The Molecular Mechanism of Sex Hormones on Sertoli Cell Development and Proliferation

Abstract

Sustaining and maintaining the intricate process of spermatogenesis is liable upon hormones and growth factors acting through endocrine and paracrine pathways. The Sertoli cells (SCs) are the major somatic cells present in the seminiferous tubules and are considered to be the main regulators of spermatogenesis. As each Sertoli cell supports a specific number of germ cells, thus, the final number of Sertoli cells determines the sperm production capacity. Similarly, sex hormones are also major regulators of spermatogenesis and they can determine the proliferation of Sertoli cells. In the present review, we have critically and comprehensively discussed the role of sex hormones and some other factors that are involved in Sertoli cell proliferation, differentiation and maturation. Furthermore, we have also presented a model of Sertoli cell development based upon the recent advancement in the field of reproduction. Hence, our review article provides a general overview regarding the sex hormonal pathways governing Sertoli cell proliferation and development.

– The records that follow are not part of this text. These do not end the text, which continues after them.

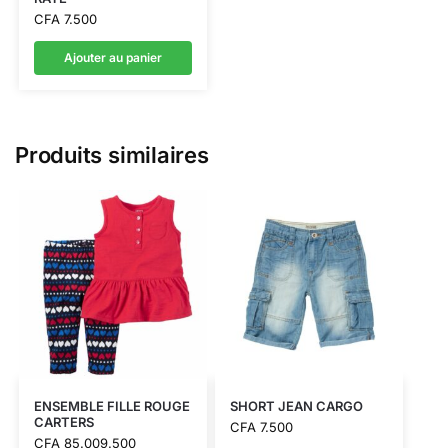
CFA
7.500
Ajouter au panier
Produits similaires
ENSEMBLE FILLE ROUGE
SHORT JEAN CARGO
CARTERS
CFA
7.500
CFA
85.009.500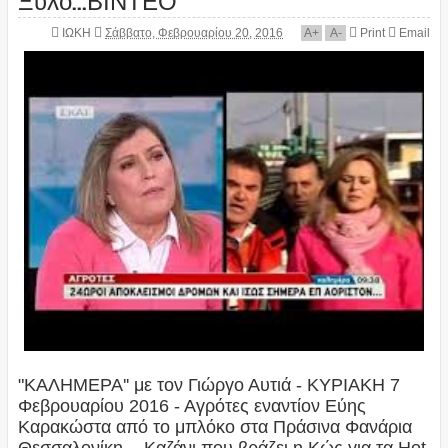
ΙΩΚΗ
Σάββατο, Φεβρουαρίου 20, 2016
A
+
A
-
Print
Email
"ΚΑΛΗΜΕΡΑ'' με τον Γιώργο Αυτιά - ΚΥΡΙΑΚΗ 7
Φεβρουαρίου 2016 - Αγρότες εναντίον Εύης
Καρακώστα από το μπλόκο στα Πράσινα Φανάρια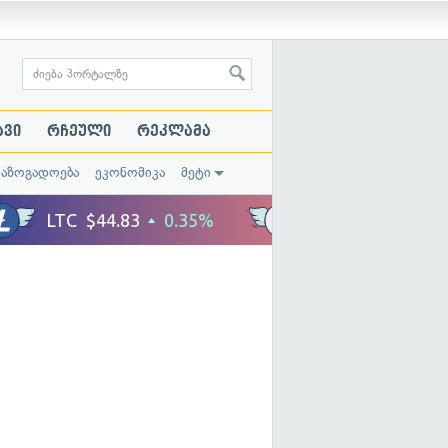
ავი
რჩეული
რეკლამა
საზოგადოება
ეკონომიკა
მეტი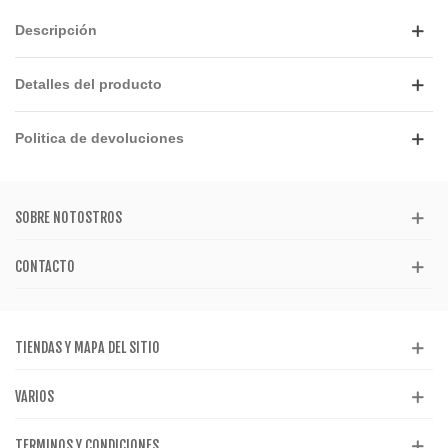
Descripción
Detalles del producto
Politica de devoluciones
SOBRE NOTOSTROS
CONTACTO
TIENDAS Y MAPA DEL SITIO
VARIOS
TERMINOS Y CONDICIONES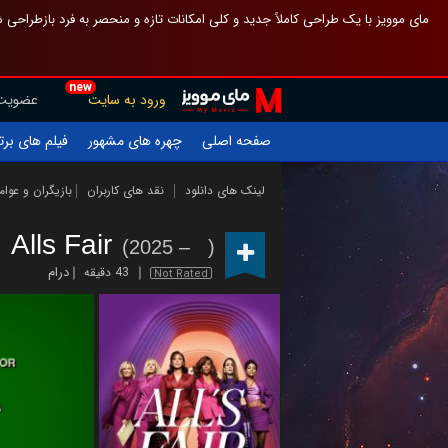
 چیدمان صفحهٔ اصلی مثل قبل مانده تا گم نشوی ، و اگر ظاهر تازه‌تری می‌خواهی
new
عضویت
ورود به سایت
یلم های برتر
چهره های مشهور
صفحه اصلی
ازیگران و عوامل
نقد های کاربران
لینک های دانلود
Alls Fair
(2025 – )
درام
43 دقیقه
Not Rated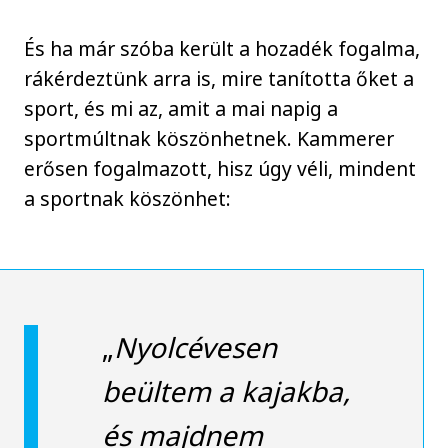
És ha már szóba került a hozadék fogalma,
rákérdeztünk arra is, mire tanította őket a
sport, és mi az, amit a mai napig a
sportmúltnak köszönhetnek. Kammerer
erősen fogalmazott, hisz úgy véli, mindent
a sportnak köszönhet:
„
Nyolcévesen
beültem a kajakba,
és majdnem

Keywords: Sertoli cells; fertility; sex hormone; spermatogenesis; testis.

Figure 1

Flow chart description the control of hypothalamus–pituitary–testis axis on Sertoli cell proliferation. The hypothalamic GnRH modulates the biosynthesis and secretion of pituitary hormones i.e., LH and FSH. LH induces secretion of testosterone in Leydig cells and is involved in the late Sertoli cell proliferation period, followed by negative feedback reducing GnRH and LH production. FSH primarily stimulates the seminiferous tubules to form steroid hormones such as inhibin and further sustain the process of spermatogenesis. Steroid hormones i.e., testosterone and inhibin exert negative feedback effects on GnRH.

Figure 2

Flow chart diagram representing the factors/pathways involved in Sertoli cell development and proliferation. This figure summarized the role of sex hormones, hormones other than sex hormones and non-hormonal pathways that have been implicated in Sertoli cell development.

Figure 3

FSH and testosterone signaling pathways in Sertoli cell proliferation. Initially FSH binding to the FSH receptor causes receptor coupled G proteins to activate adenylate cyclase (AC) and increase intracellular cAMP levels. Multiple factors can be activated by cAMP in Sertoli cells including PKA that can phosphorylate a number of proteins and also regulate the expression and activity of numerous transcription factors including CREB. FSH also causes Ca²⁺ influx into Sertoli cells that is mediated by cAMP and perhaps PKA modification of surface Ca²⁺ channels. Depolarization of the cell is also involved in Ca²⁺ influx. Elevated Ca²⁺ levels can activate calmodulin and CaM kinases that have multiple potential downstream effects including the phosphorylation of CREB. During puberty, FSH activates the MAP kinase cascade and ERK kinase in Sertoli cells most likely via cAMP interactions with guanine nucleotide exchange factors (GEFs) and activation of Ras-like G proteins. ERK is capable of activating transcription factors including SRF, c-jun and CREB. FSH and cAMP likely act through GEFs to activate PI3-K and then phosphoinositide dependent protein kinase (PDK1) and PKB in Sertoli cells. FSH also mediates the induction of PLA₂ and the subsequent release of arachadonic acid (71, 72).